What makes a difference in the resulting compiler's speed when building gcc?

Marc Glisse marc.glisse@inria.fr
Thu Oct 27 16:31:00 GMT 2016


On Thu, 27 Oct 2016, Sven C. Dack wrote:

> I've been installing private copies of gcc for a while now, but only recently 
> did I notice that my distro's gcc (Debian testing) is doing much better when 
> comparing compile times than any of my copies. For instance does it take 230s 
> for my copy to compile a linux kernel, but only 163s for my distro's gcc, 
> which is almost a minute in difference for something that doesn't take more 
> than 3-4 minutes to compile.
>
> What makes this noteworthy for me is that I've compiled my copy with 
> profiledbootstrap and LTO enabled and also optimized it for my CPU, whereas 
> the distro's compiler won't have been optimized quite that much, but yet is 
> it so much faster in speed. I don't know how exactly my distro's gcc has been 
> set up, because the Debian build rules are rather complex and include their 
> own set of patches.
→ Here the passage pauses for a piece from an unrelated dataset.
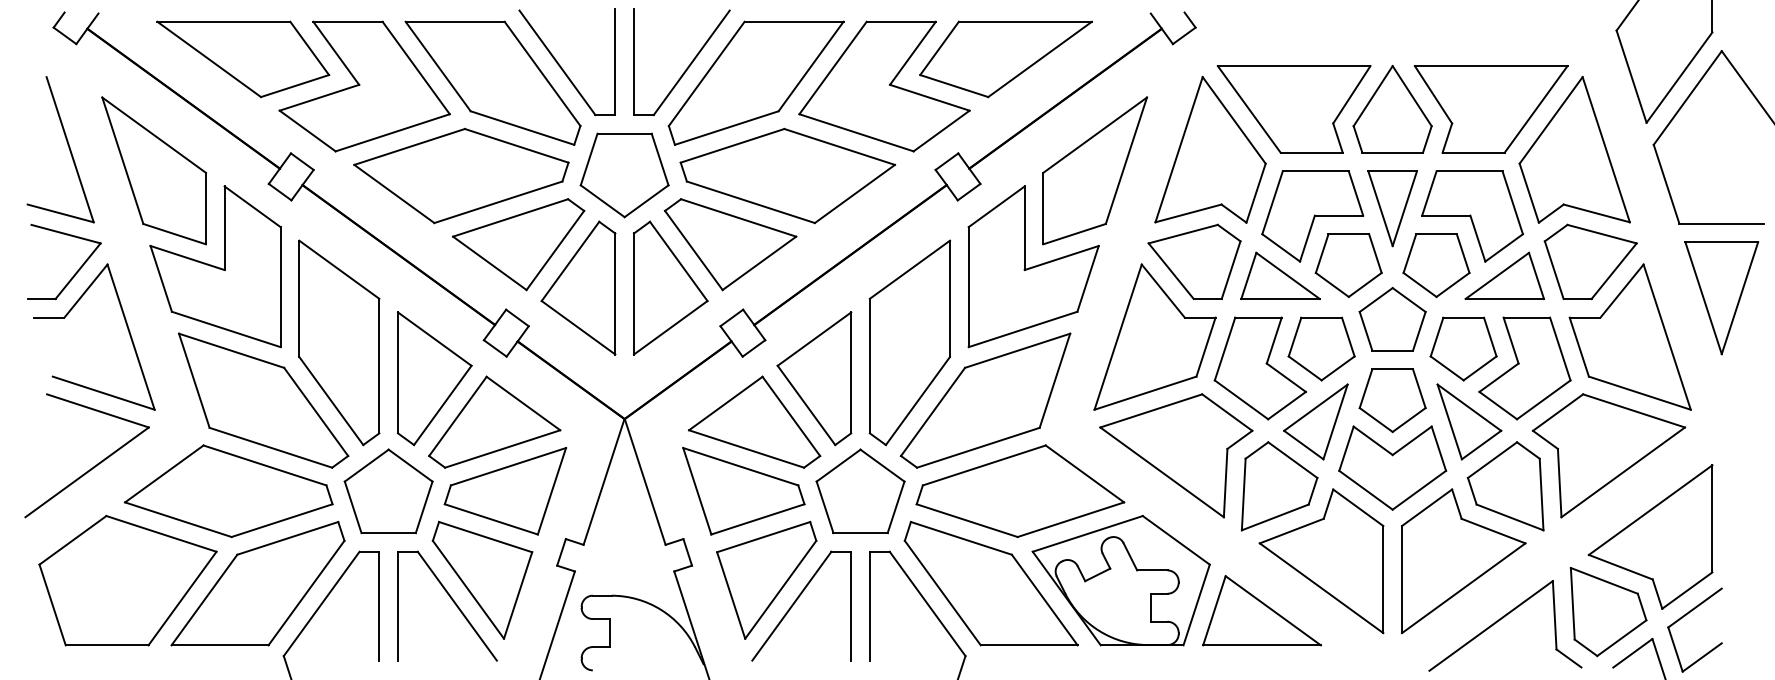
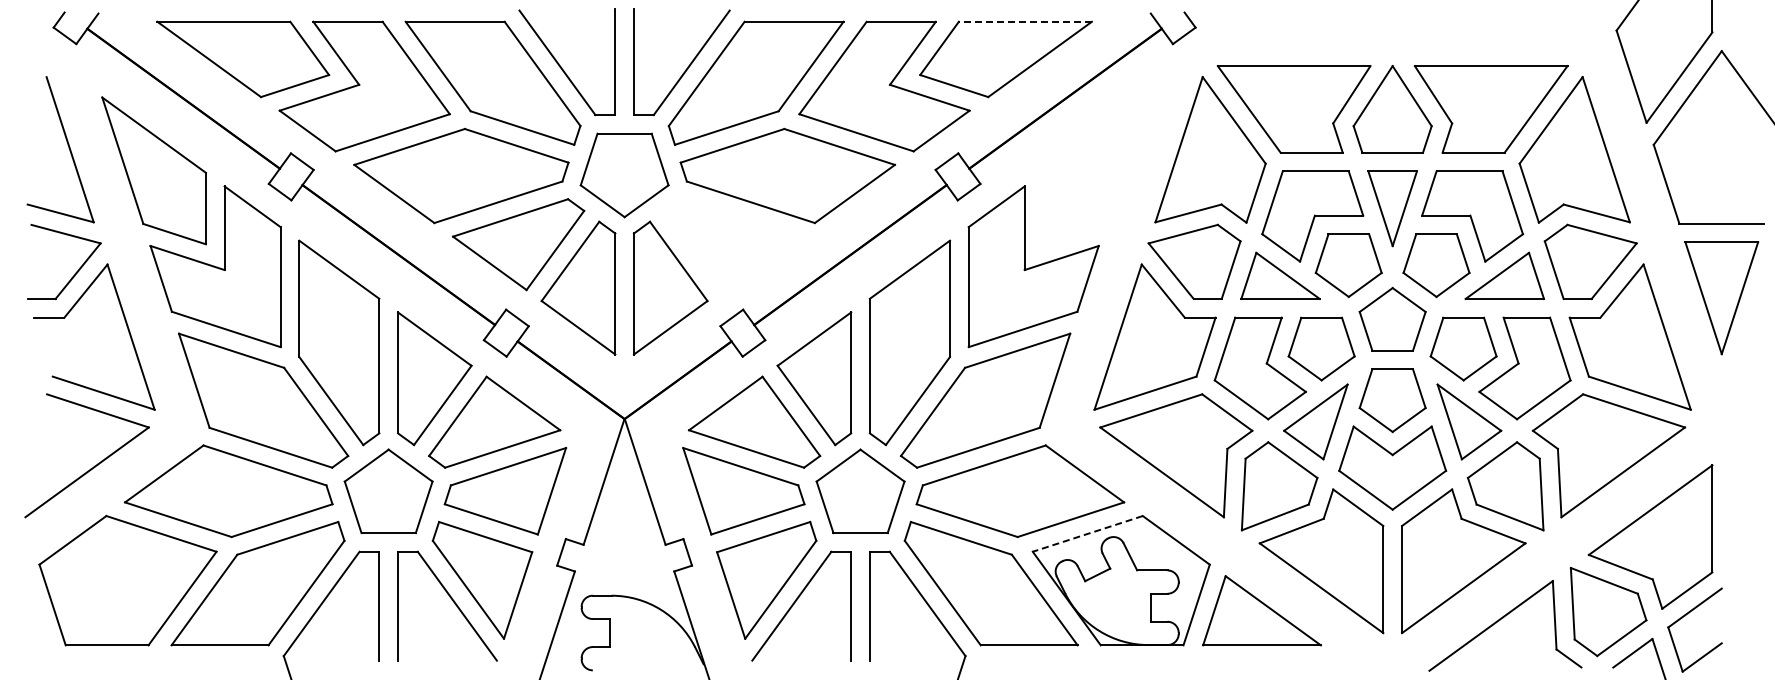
line at (1025, 21): solid -> dashed
part at (1095, 170): present -> none
part at (730, 244): present -> none
line at (1087, 533): solid -> dashed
So I thought I start with asking here first.
>
> What is that can make such a huge difference in compile speed for two copies 
> of gcc, both version 6.2, using the same options, on the same source? Or are 
> any of the configure options know to have a huge impact on the resulting 
> compiler's speed?

--enable-checking=release would be the first thing to check.